Posted on Saturday, July 17, 2004 at 12:27AM by Registered Commentersisterphonetica in | Comments2 Comments

Reader Comments (2)

I'd only just sent you a blah blah about the throatie, and then I started reading the blogs.Fascinating stuff. My take on performing music is a bit different-I have always believed that drink & drugs can be( and I stress can be rather than are) really helpful in being able to let go of all that self-conscious rubbish, and become as one (Thats not new age, I promise) with your chosen instrument. I am also classically trained, and can advise that spliff and written music are not compatible as you can forget where u are when counting rests, but when it comes to the unwritten, can help massively with improvisation. Changing your state of consciousness is a great tool, but would agree that Tennents Super probably isn't the best way to go about it! I also have this perfect pitch thing,but after many years of thought realise that it isn't some god-given special talent, but a learned thing. After all, Middle A 440Hz was not there until someone invented the piano? If microtones make you wobbly, consider the notes in the Khoomii harmonic scale- Classical people had the notes altered to become the traditional western scale,but that is merely an artificial construct. As a kid, I never understood why the Flat 7th was ignored in formal western music- I only heard it in the blues,and it is a note that says so much (especially when in the context of a major scale, particularly against the major 3rd (which makes a lovely sharp 4th within itself). The classical fascists sharpened the 7th.I guess thats why the blues didn't come out of Europe. It's like having really important words missing from the language, and probably has major implications for how society has developed. I'm sure as a linguist you have a few thoughts about that,and would be most interested to hear them.Look fwd to your comments.
August 13, 2004 | Unregistered CommenterPhil James
Thanks for your comments, Phil, food for thought indeed. As far as the words missing theory goes, I think the major (pun intended) effect is that musicians raised in a certain musical style find it difficult to talk to each other musically thereby maintaining the separateness of different musical styles. And like you say, that has implications in society, for instance the prevalence of certain social/ethnic groups in each genre of music, and the way this perpetuates itself (much like isolated linguistic groups). There's always a common musical language, but each group doesn't fully understand the other beyond the musical overlap, thereby maintaining their separateness.

**EXERCISE TASKS:**
1. In the reader comments, rewrite the stretch from "August 13, 2004" through "maintaining their separateness.", changing "separateness" to "isolation".
2. In the reader comments, what does the first commenter say spliff is not compatible with?

**EXTRACTED RECORDS:**
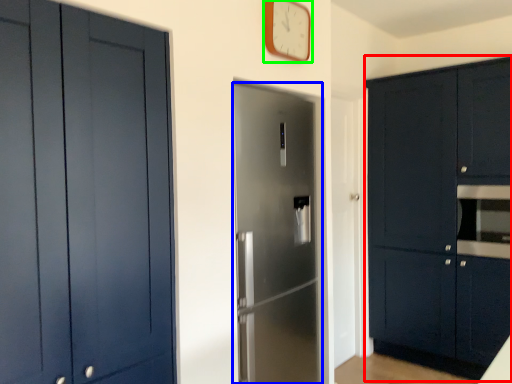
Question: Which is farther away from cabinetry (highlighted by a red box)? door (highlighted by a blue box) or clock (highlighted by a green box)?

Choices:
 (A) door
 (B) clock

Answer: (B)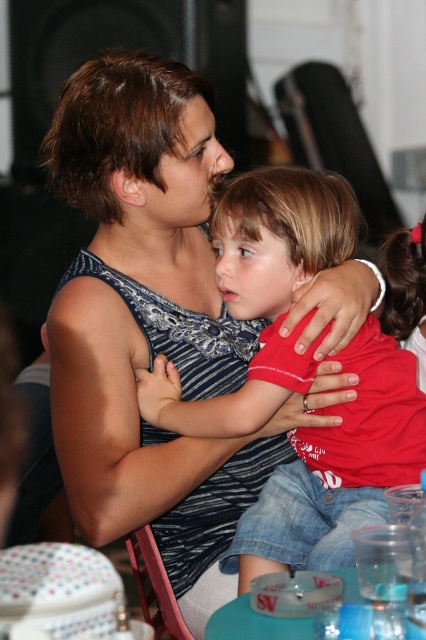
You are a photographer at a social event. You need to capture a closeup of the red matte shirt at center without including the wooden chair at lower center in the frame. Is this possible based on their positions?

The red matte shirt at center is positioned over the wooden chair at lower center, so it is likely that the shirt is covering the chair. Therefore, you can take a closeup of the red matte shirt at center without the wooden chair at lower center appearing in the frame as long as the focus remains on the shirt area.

...

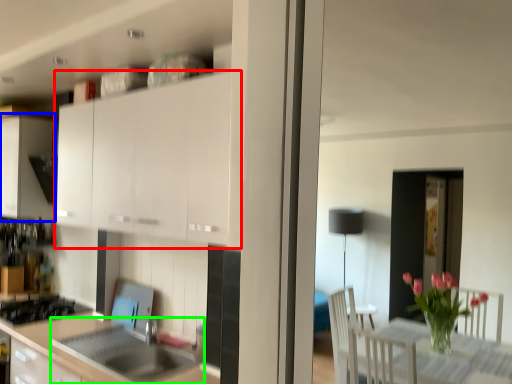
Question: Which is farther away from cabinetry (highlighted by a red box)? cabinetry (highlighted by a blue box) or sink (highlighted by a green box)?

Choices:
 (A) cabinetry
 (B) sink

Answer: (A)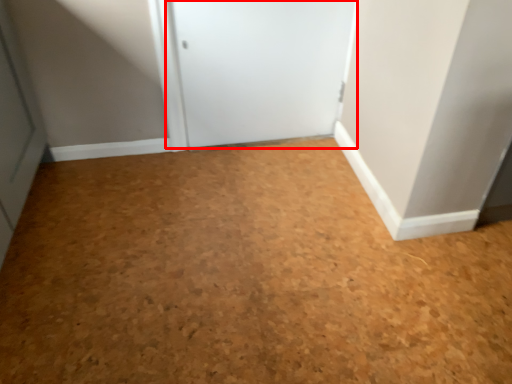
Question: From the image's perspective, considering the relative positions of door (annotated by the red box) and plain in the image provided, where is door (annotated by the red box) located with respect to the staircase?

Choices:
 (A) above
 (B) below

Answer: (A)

==

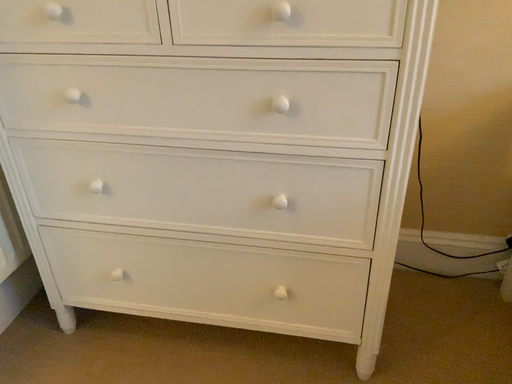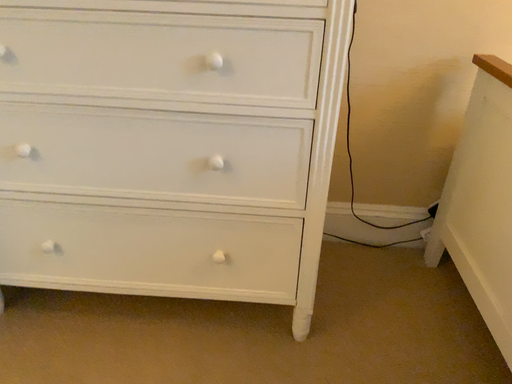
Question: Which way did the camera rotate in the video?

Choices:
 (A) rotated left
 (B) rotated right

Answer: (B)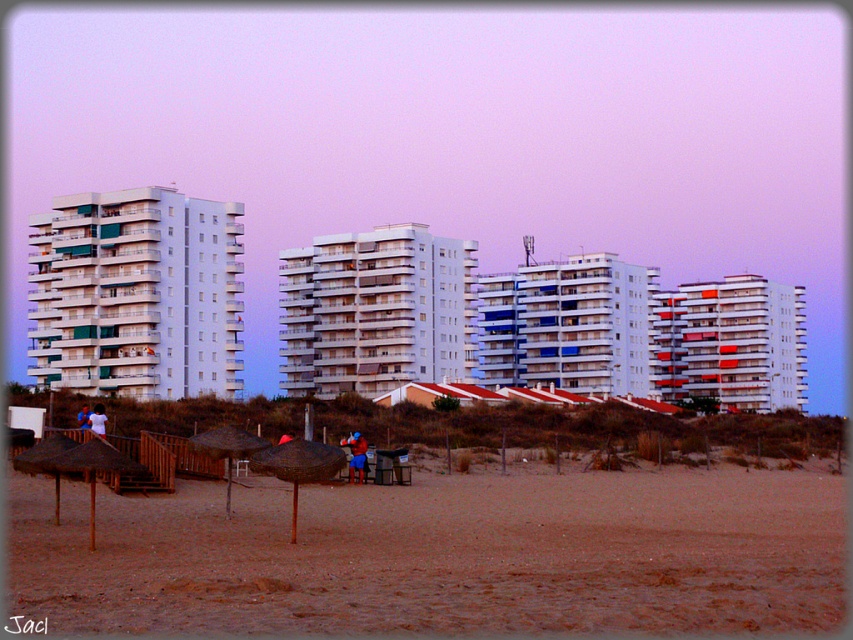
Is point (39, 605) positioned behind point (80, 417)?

**ANSWERS FOR THIS EXERCISE:**
1.
August 13, 2004 | Unregistered CommenterPhil James
Thanks for your comments, Phil, food for thought indeed. As far as the words missing theory goes, I think the major (pun intended) effect is that musicians raised in a certain musical style find it difficult to talk to each other musically thereby maintaining the isolation of different musical styles. And like you say, that has implications in society, for instance the prevalence of certain social/ethnic groups in each genre of music, and the way this perpetuates itself (much like isolated linguistic groups). There's always a common musical language, but each group doesn't fully understand the other beyond the musical overlap, thereby maintaining their isolation.

2. Written music.